En conséquence, nous plaidons pour le développement d'outils et de procédures permettant aux personnes handicapées d'entamer des démarches judiciaires dans des conditions adaptées. Cet effort doit notamment porter en direction des personnes autistes et des personnes malentendantes.
L'accès aux droits des personnes en situation de handicap passe d'abord par l'accessibilité matérielle des dispositifs destinés aux victimes, comme les centres d'hébergement ou lieux de dépôt de plainte. Mais une meilleure accessibilité suppose aussi la formation et la sensibilisation des acteurs de la chaîne judiciaire aux problématiques du handicap ; construire des rampes d'accès ou des ascenseurs adaptés ne suffit pas.
Un autre volet essentiel des droits des personnes en situation de handicap est celui de leur accès à la santé et de leur autonomie en matière de soins, conditions nécessaires à leur dignité. Le Parlement européen, dans des résolutions de mars 2007 et novembre 2018, a souligné les difficultés liées à l'inadaptation des infrastructures médicales et regretté le manque de suivi gynécologique des femmes handicapées.
Une étude de l'agence régionale de santé d'Île-de-France, publiée en 2018, relative aux besoins et à la prise en charge gynécologique et obstétricale montre un déficit plus important dans le suivi gynécologique des femmes en situation de handicap. Par exemple, 85 % d'entre elles n'ont jamais passé de mammographie.
On ne peut se satisfaire de cette situation ! L'accès aux soins et aux dépistages des cancers féminins est un droit qui ne peut être enlevé aux femmes en situation de handicap. L'une des recommandations de notre rapport porte donc sur le suivi gynécologique des femmes et adolescentes en situation de handicap : il est indispensable qu'il soit régulier, a fortiori dans le cadre d'un traitement contraceptif, qu'elles résident ou non dans des institutions. Nous demandons également que les équipements de dépistage du cancer du sein soient adaptés aux patientes handicapées.
L'information des adolescentes et des femmes handicapées sur la contraception et leur éducation à la sexualité doit s'inscrire dans la prévention des violences, y compris sexuelles, auxquelles elles sont particulièrement exposées et s'étendre à la prévention des maladies sexuellement transmissibles.
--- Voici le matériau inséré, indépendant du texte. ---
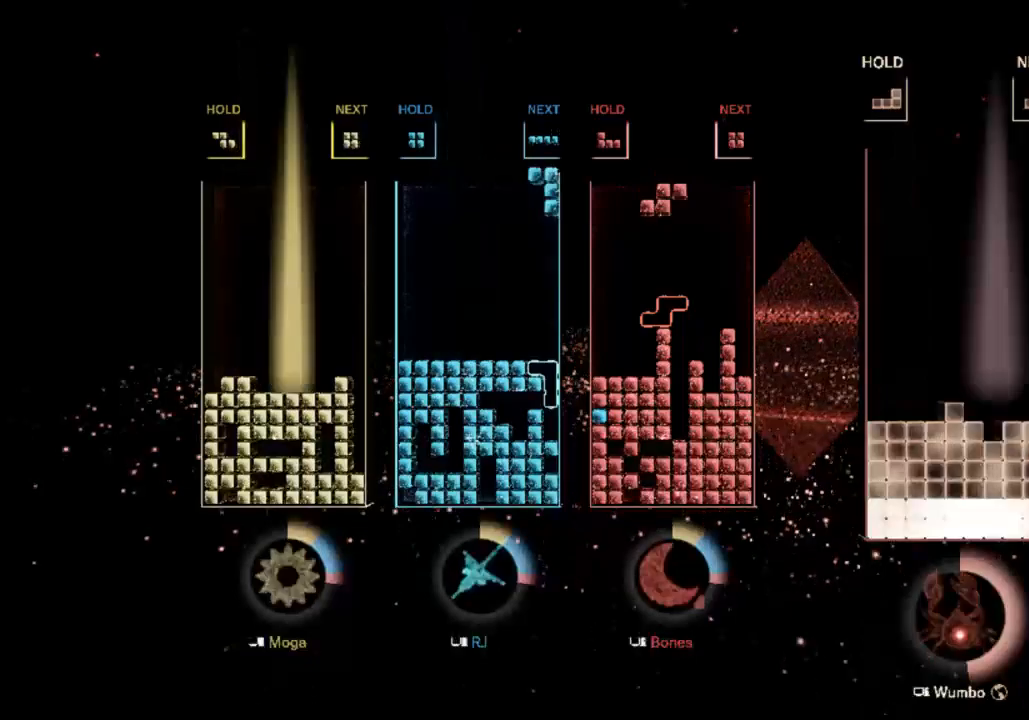
{"keys": ["down", "left"], "events": [[33, "left", "up"], [67, "d", "down"], [100, "down", "up"], [167, "s", "down"], [200, "d", "up"], [200, "s", "up"], [300, "s", "down"], [400, "left", "down"], [400, "right", "up"], [433, "down", "down"], [433, "s", "up"]]}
Pour conclure, je voudrais citer ces paroles fortes de Brigitte Bricout, alors présidente de Femmes pour le dire, femmes pour agir, association de référence pour la prise en charge des femmes en situation de handicap victimes de violences : « Ce n'est pas notre handicap qui nous définit, c'est d'être femme. Les femmes qui constituent la moitié de la société civile sont des citoyennes, comme les femmes en situation de handicap. Cette position de citoyenne est constitutive de notre engagement. Nous ne sommes pas à côté de la société civile, mais à l'intérieur. »
Il est de notre devoir de garantir la citoyenneté à laquelle les femmes en situation de handicap aspirent légitimement.
Mes chers collègues, je vous invite, tout comme le feront les membres du groupe du RDSE, à voter cette proposition de résolution. (Applaudissements.)